• Avis sur texte : Julien Bruno - Début de roman

    L’aube est un moment – sinon le moment – où les esprits s’éveillent, vierges de toute pollution cognitive, de nouveau prêts à affronter les épreuves d’un jour nouveau. Il en est ainsi pour la grande majorité des espèces vivant en ce monde.

    Mais pour d’autres, ce court instant de transition où le départ des astres laisse au Soleil la faveur de régner sur un monde grouillant de vie, marque la fin de toute activité physique et mentale. C’est dans cet ordre – ou désordre ! - que va la vie de Boo.

     

    I - (titre)

     

                Une lumière vive assaillit son esprit ; ce matin là, les brumes annonçant la venue du jour ne résistèrent pas longtemps à l’assaut des rayons du soleil. Mais la lueur intense et agressive n’était pas la seule cause de sa veillée. Car Boo était décidé. Il savait. Il savait que le moment propice était venu, et il était bien décidé à en profiter.

                A ses côtés, Pixel, son compagnon de maison, s’endormait doucement. Ce flemmard d’adolescent ne risquerait pour rien au monde de chambouler son rythme de vie ! Un rythme bien rodé au demeurant, quoique très banal… manger, dormir… et rien ! Mais Boo n’était pas de ces rats là, car pour ce petit être, la vie ne pouvait pas se limiter à ces fonctions triviales. D’autres valeurs bien plus nobles, bien plus importantes aux yeux du jeune adulte méritaient son intérêt. Et c’est en ce but qu’il quittait le plus silencieusement du monde la petite cahute de plastique – jaune et bleue – qui leur servait de dortoir.

                Bruissements de petits pas… Devant lui s’ouvrait à présent l’espace vide de leur cage. Vide, oui, mais de rats seulement ! Car si l’agitation nocturne avait désormais fait place au calme le plus absolu, le domaine de Pixel et Boo restait toujours aussi peuplé, encombré de milles et uns restes de repas – graines de tournesol, riz soufflé, légumineuses, croquettes pour chat, pattes, et d’autres… - de jouets en tous genres, et meublé de cabanes de cartons.

                A sa gauche se trouvait l’unique étage de leur territoire : un quart de cercle en plastique accroché aux barreaux, à mi-hauteur de cage. Ce promontoire était surmonté d’une petite litière d’angle, dont la fonction première n’avait pour une fois pas échappé aux petits rongeurs…

                Empruntant le chemin de plastique gris, Boo se trouva en quelques enjambées – si tant est que les rats aient des jambes - au bord du vide le séparant du sol. S’il ne voulait pas faire de bruit, il savait qu’il ne devait pas agir comme il avait l’habitude de le faire : tout simplement se laisser tomber de l’étage et heurter vingt centimètres plus bas la litière de son généreux postérieur, dans un nuage festif de copeaux de lin !

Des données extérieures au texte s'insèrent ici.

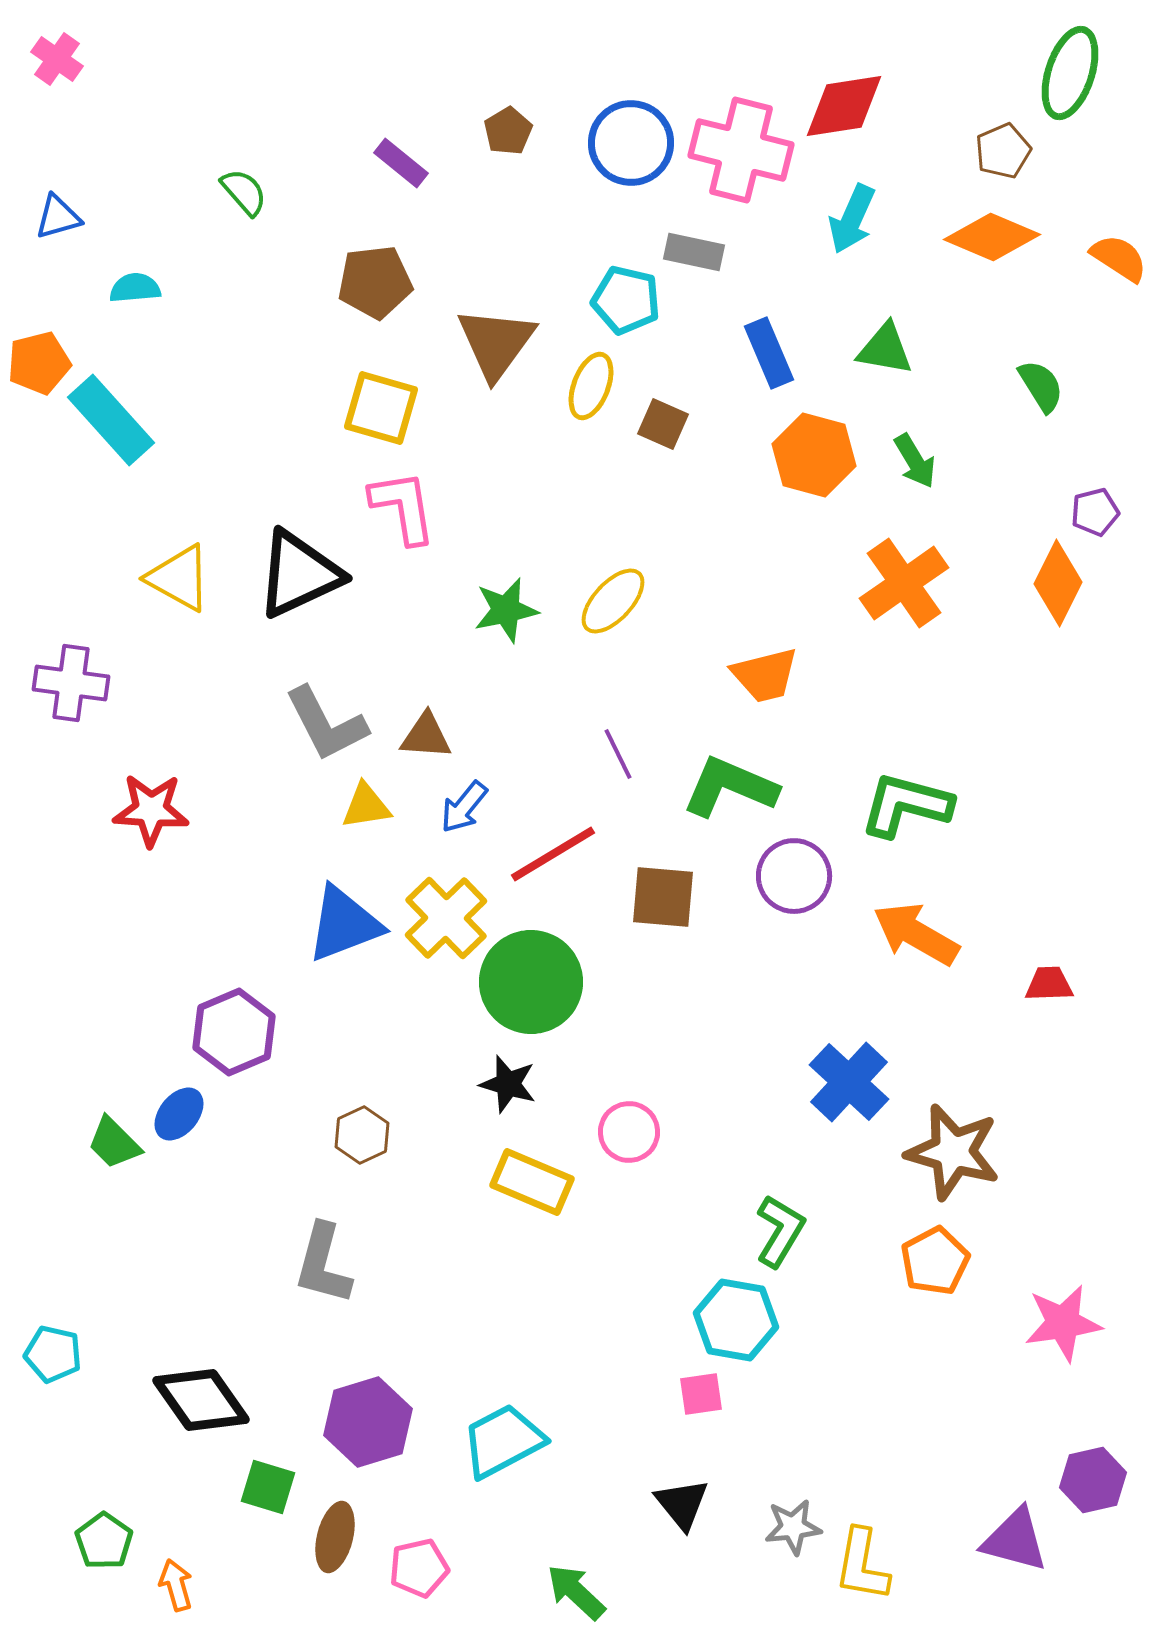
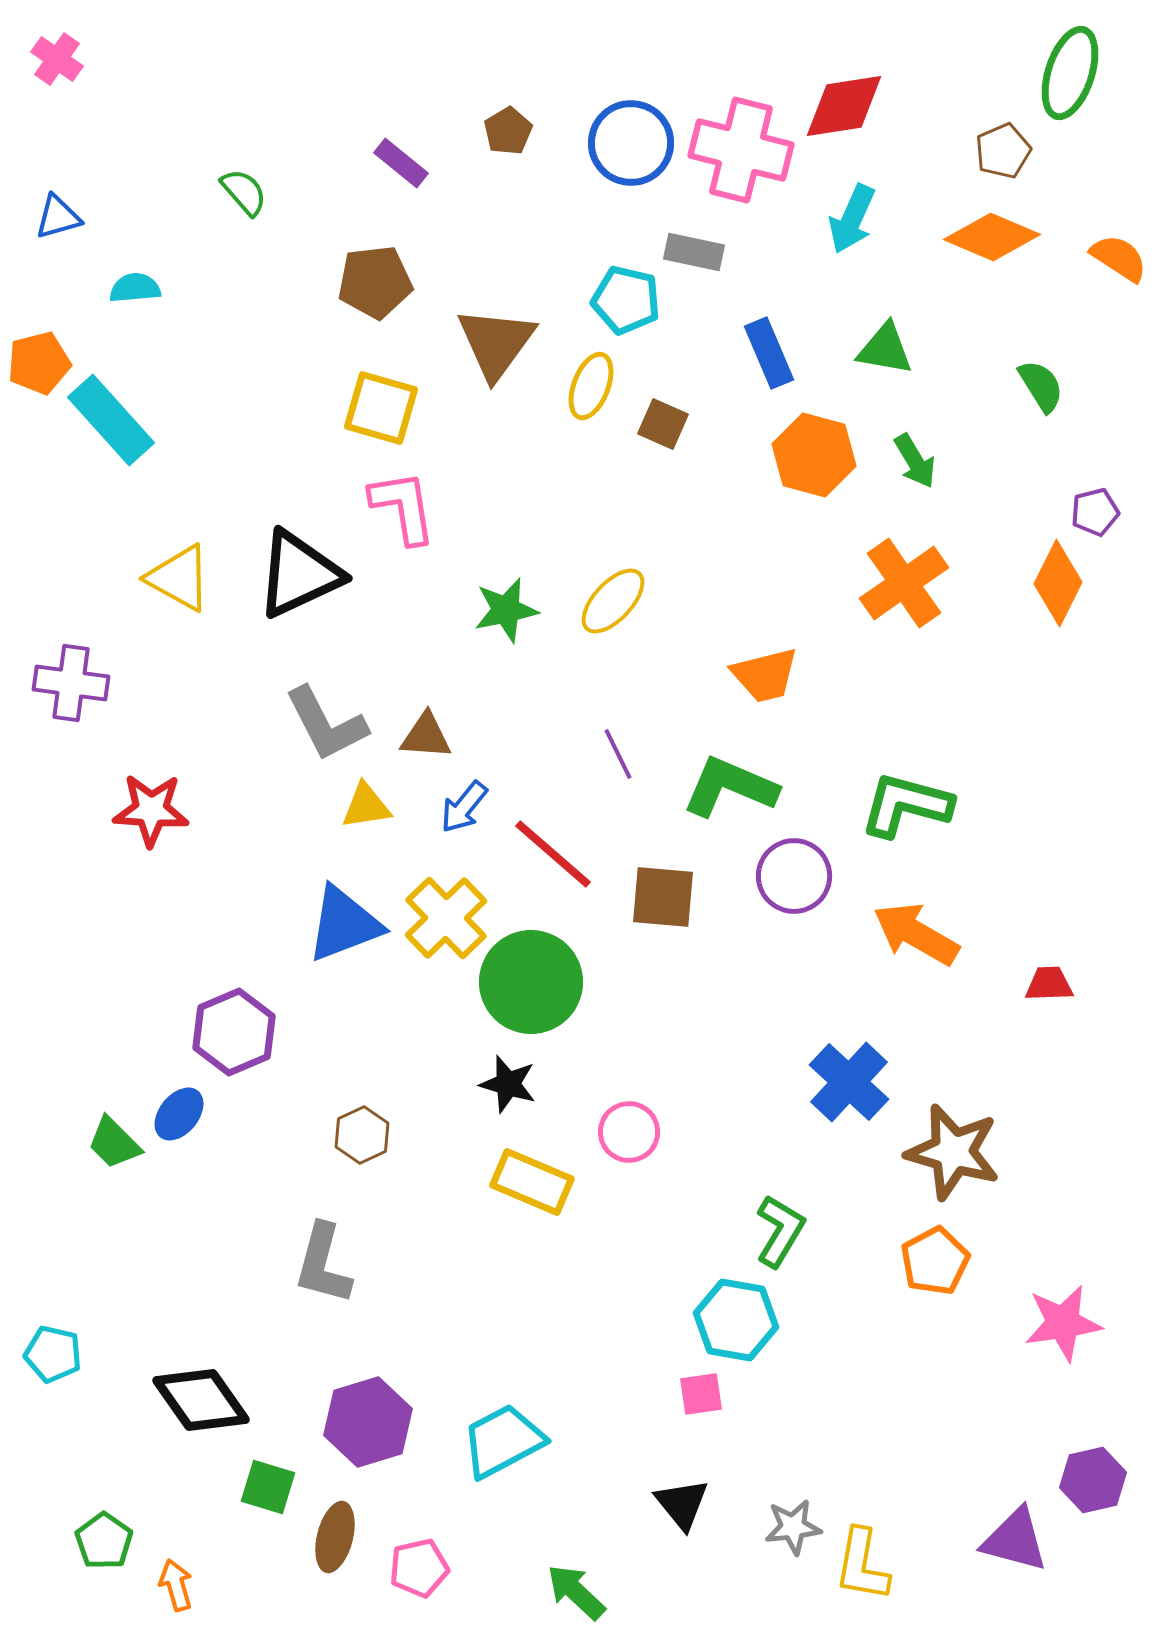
red line at (553, 854): rotated 72 degrees clockwise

                Aussi choisit-il d’accéder au sol par les parois. La technique était bien rodée. Il devait s’agripper aux barreaux de la cage, à la verticale, tête vers le haut, afin de ne pas capoter cul par-dessus tête, et descendre un à uns les longs câbles métalliques. Il s’exécuta, non sans quelque appréhension ; car désormais, Boo n’était plus très loin de son but. Il allait pouvoir exprimer une part de lui-même, qui le poussait inexorablement à agir.

                Il jeta un rapide coup d’œil sur sa droite, où trônait maintenant la Porte ; le principal moyen d’accès au dehors était un carré de barreaux articulés, dans la face découverte de la cage. C’est par ce trou d’Hommes que les rongeurs recevaient régulièrement leurs repas, ou se trouvaient extraits de leur lieu de vie pour être un temps enfermés dans de petites boîtes aveugles. Mais ce n’était pas cet élément équivoque qui faisait en cet instant l’objet de son intérêt. Non. Boo ne pensait qu’à une chose. Attraper la touffe de poil bleu qui jaillissait - inconsciente et provocante – d’un angle du Mur.

                Cette touffe appartenait à Minus, le gros mâle bleu. C’est avec ce rat que Boo s’était une fois battu, et avait été ridiculisé par la force bien supérieure à la sienne de son aîné. Depuis ce jour, les trois mâles avait vécu séparés par une double paroi de verre et de métal, solide et hermétique : le Mur. Mais le jeune albinos n’avait jamais digéré cette défaite humiliante et, il ne savait pas pourquoi, quelque chose au fond de sa petite conscience de rongeur le poussait à obtenir vengeance. Il n’avait pu supporter de découvrir sa faiblesse de cette façon. Mais il n’avait été qu’un jeune adolescent. Suffisamment fort et désormais décidé, il pouvait, sinon prétendre vaincre son adversaire, lui infliger une juste correction.